Live music and lifestyle entertainment company

MAMA Festivals is a live music and entertainment company which owns and operates a number of live music venues and festivals in the United Kingdom. Founded in 2005, it has acquired many other venue-holding companies, expanding its reach significantly across England.

The company owns six London venues and three regional venues: Hoxton Square Bar and Kitchen, The Forum in Kentish Town, The Garage in Islington, The Institute in Birmingham, The Ritz in Manchester, and The Arts Club in Liverpool. The venues range in capacity from 300 to 2,300.

In addition, MAMA operates several festivals and events, including Lovebox (London), Wilderness (Oxfordshire), The Great Escape (Brighton), Somersault (North Devon), Global Gathering (Stratford-upon-Avon), Godskitchen, and Future Gods events.

==History==

MAMA was founded by Adam Driscoll and Dean James in 2005 via the reverse takeover of Campus Media by Stonesthrow Media (Channelfly Group). The newly re-branded MAMA Group was admitted to AIM in December 2005. MAMA stands for Music and Media Assets. On 11 June 2007, the company purchased the Hammersmith Apollo and The Forum. The same year, MAMA Group acquired Mean Fiddler Holdings Limited the company which owned The Jazz Café, The Garage, The Borderline, and held a majority share in G-A-Y.

On 6 March 2008, the group acquired The Picture House, Edinburgh from Luminar Liquid Limited, a subsidiary of Luminar Group Holdings plc. On 1 April 2008, MAMA acquired The institute, Birmingham and on 13 June 2008, they acquired a majority share in Global Gathering Group Limited (formerly Angel Music Group Limited), the company which owns GlobalGathering, Godskitchen, and Future Gods brands. MAMA acquired 100% of Global Gathering Group Limited in 2011.

On 22 September 2008, MAMA Group acquired Heaven (London) Limited, the company which owns the leasehold of the Heaven Nightclub.

On 15 January 2009, HMV Group purchased a 50 percent stake in MAMA Group. The new company, Mean Fiddler Group Limited, operated 11 venues across the United Kingdom, including the Hammersmith Apollo, The Forum in Kentish Town, The Garage, Jazz Café, The Edinburgh Picture House, Digbeth Institute in Birmingham, Heaven, G-A-Y Bar, G-A-Y Late, The Borderline, and Aberdeen's Moshulu.

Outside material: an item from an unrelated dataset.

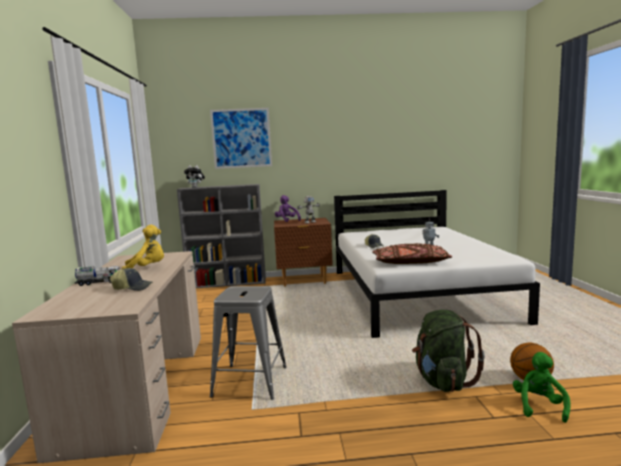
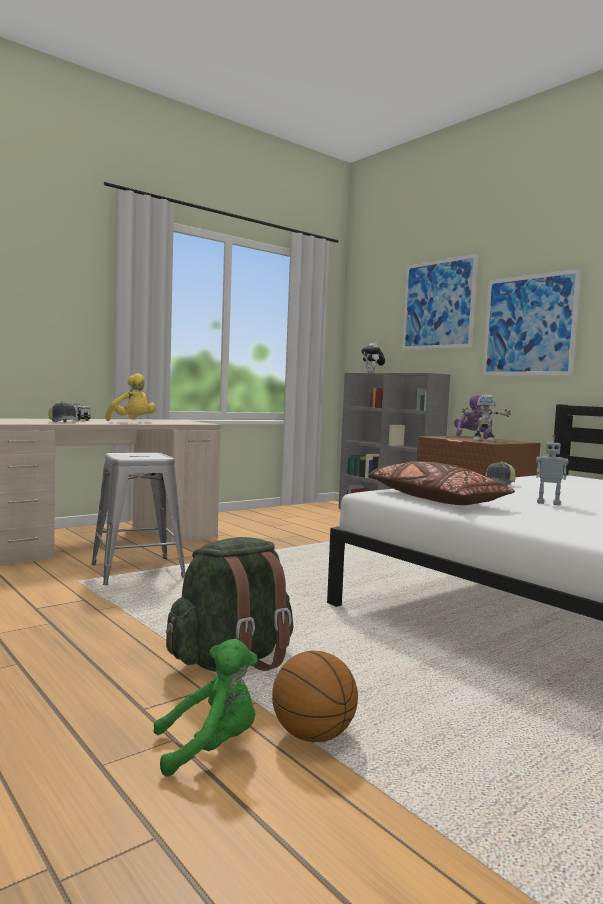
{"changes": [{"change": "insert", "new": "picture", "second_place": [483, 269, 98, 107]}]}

In January 2010, HMV bought the whole of the MAMA Group in a deal worth £46m.

HMV sold the Hammersmith Apollo to AEG Live and Eventim UK in May 2012 for £32 million. It sold the remainder of MAMA & Company to management backed by Lloyds Development Capital in December 2012 for £7.3 million, which also included the company's 50% stake in Mean Fiddler Group (excluding Heaven and the G-A-Y businesses).

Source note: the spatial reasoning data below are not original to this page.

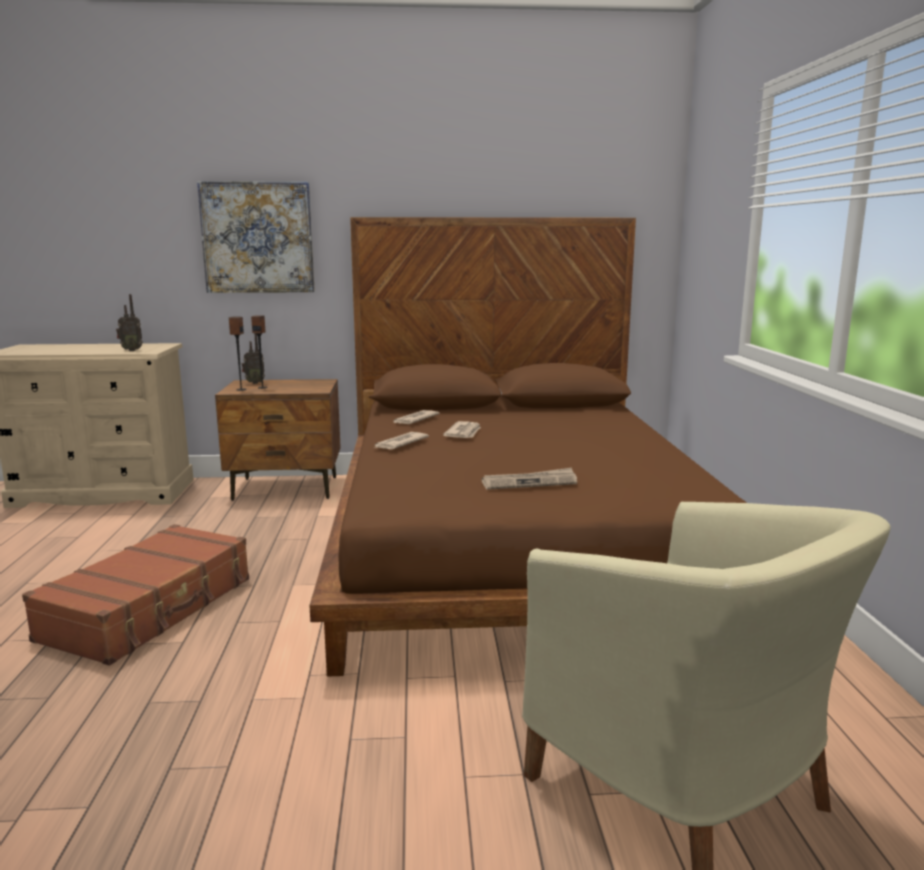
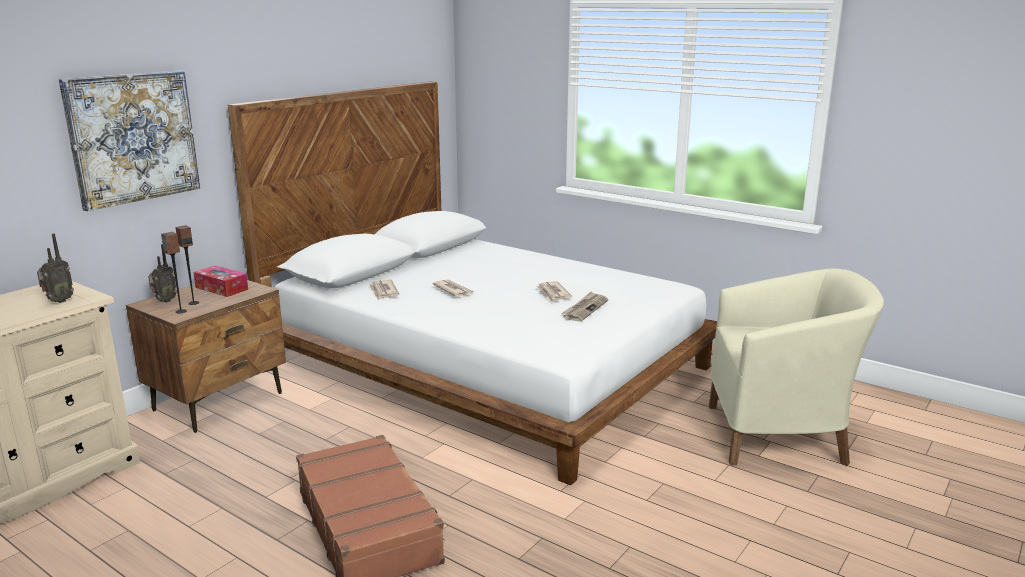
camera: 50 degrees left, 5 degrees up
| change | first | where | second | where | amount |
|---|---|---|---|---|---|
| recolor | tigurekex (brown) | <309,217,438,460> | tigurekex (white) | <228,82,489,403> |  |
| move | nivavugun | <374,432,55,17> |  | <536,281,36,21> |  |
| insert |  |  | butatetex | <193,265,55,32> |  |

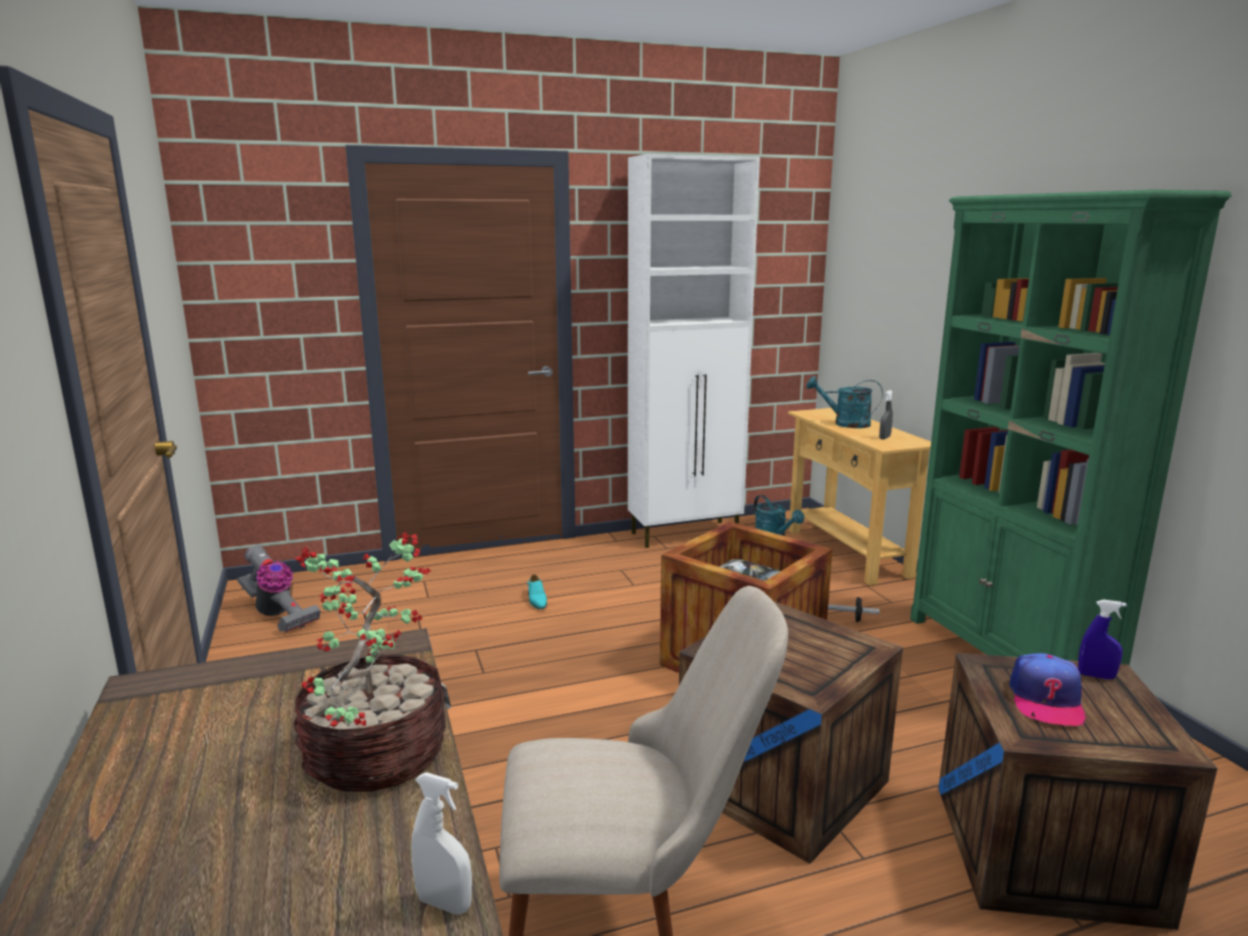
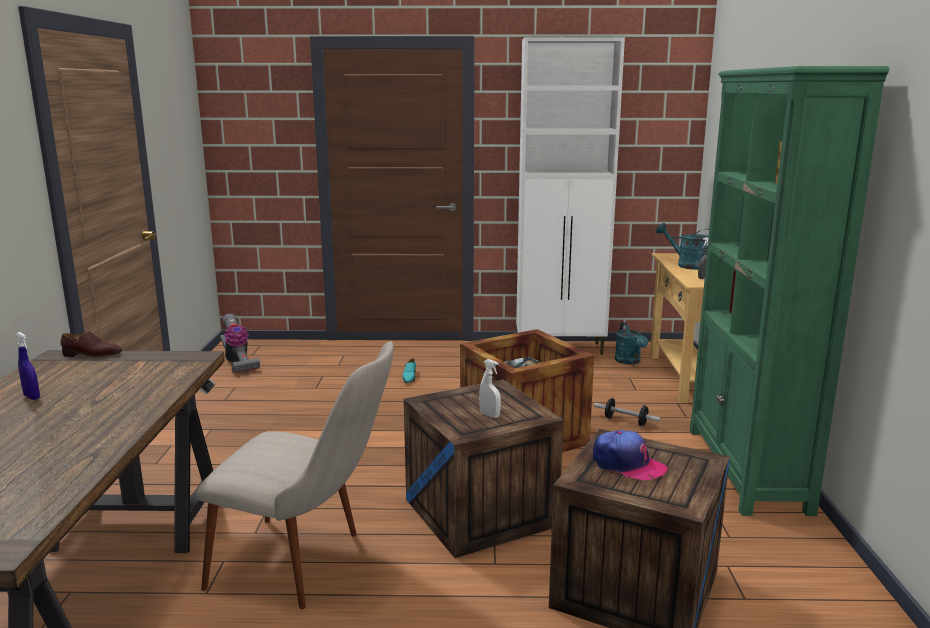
camera: 20 degrees right, 0 degrees up
| change | first | where | second | where | amount |
|---|---|---|---|---|---|
| delete | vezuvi | <294,532,152,260> |  |  |  |
| move |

March 2013, MAMA acquired East Village Arts Club (formerly The Masque), Liverpool on 5 February 2013 and Hoxton Square Bar and Kitchen.

In 2015, MAMA was acquired by LN-Gaiety, a joint venture of Live Nation UK and the parent company of MCD Productions. Three MAMA venues, the Ritz in Manchester, the Forum in Kentish Town and the Institute in Birmingham, would be rebranded by Live Nation as the O2 Ritz Manchester, O2 Forum Kentish Town, and O2 Institute Birmingham respectively.